No, not yet. Changes might take a while (like new rates or court decisions). But you should plan on changes and factor in known changes when appropriate for 2025.
Perhaps. For companies, there could be relief through customs or legal action. Keep payment records and duty in the event modifications necessitate refunds or adjustments.
Utilize Schedule C or other business calendars based on your operation type. costs from tariffs or duties incurred (on business inputs) can impact cost basis or gross income.

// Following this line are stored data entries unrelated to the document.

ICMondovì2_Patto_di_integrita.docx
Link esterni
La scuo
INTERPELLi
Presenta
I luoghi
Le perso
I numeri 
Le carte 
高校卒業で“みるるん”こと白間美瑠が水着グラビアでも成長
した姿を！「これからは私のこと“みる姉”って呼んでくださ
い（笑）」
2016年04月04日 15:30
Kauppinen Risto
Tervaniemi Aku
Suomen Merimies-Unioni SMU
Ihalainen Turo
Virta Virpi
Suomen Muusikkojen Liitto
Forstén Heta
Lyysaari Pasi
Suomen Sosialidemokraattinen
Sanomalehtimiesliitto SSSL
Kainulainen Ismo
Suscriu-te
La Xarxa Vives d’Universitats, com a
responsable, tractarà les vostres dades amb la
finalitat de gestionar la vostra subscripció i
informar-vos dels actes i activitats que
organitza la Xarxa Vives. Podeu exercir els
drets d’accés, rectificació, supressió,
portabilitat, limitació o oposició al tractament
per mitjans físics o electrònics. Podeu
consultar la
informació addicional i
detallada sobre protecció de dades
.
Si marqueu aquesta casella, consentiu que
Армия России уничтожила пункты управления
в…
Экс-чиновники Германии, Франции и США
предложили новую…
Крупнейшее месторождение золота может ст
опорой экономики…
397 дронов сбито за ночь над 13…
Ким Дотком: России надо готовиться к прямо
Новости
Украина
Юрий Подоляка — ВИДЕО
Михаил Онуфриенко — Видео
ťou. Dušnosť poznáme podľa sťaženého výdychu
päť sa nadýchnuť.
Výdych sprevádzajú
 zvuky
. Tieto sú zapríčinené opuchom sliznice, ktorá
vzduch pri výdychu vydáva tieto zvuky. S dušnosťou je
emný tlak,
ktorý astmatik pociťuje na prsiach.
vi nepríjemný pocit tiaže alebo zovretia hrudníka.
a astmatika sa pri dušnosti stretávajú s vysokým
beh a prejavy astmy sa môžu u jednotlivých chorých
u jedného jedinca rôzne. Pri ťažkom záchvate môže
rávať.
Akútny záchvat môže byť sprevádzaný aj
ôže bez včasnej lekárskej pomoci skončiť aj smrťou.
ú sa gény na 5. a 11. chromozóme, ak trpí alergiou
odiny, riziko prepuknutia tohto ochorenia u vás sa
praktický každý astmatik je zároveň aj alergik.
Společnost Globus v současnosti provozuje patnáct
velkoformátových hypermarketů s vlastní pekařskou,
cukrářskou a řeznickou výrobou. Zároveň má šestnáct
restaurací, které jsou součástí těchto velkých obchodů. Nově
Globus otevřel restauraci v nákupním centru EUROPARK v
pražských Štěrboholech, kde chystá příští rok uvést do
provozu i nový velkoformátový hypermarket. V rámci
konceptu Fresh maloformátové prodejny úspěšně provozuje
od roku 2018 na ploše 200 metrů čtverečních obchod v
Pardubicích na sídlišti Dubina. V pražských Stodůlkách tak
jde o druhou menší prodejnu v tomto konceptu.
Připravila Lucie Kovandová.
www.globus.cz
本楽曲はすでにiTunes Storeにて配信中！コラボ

Less so—but potentially can still impact you indirectly (increased costs of goods, U.S. tax revenue changes that can alter policy). The major tax implications are to those importing, exporting, or employing trade-affected income streams.
Conclusion
Tariffs, trade-taxes, and executive power realignments are more than just political slogans—they’re actual, binding policy that impact the way you plan and file your U.S. tax return if you’re living outside the United States. The sweeping “Liberation Day” tariffs, reciprocal tariff changes under Executive Order 14257, and recent court rulings on executive power all demonstrate that trade policy is no longer predictable.
If you’re a U.S. expat, act now: gather your import and trade records, remain vigilant about changes in law, and keep your U.S. tax return honest. Doing so will shield you from surprises, overpayments, or worse, noncompliance.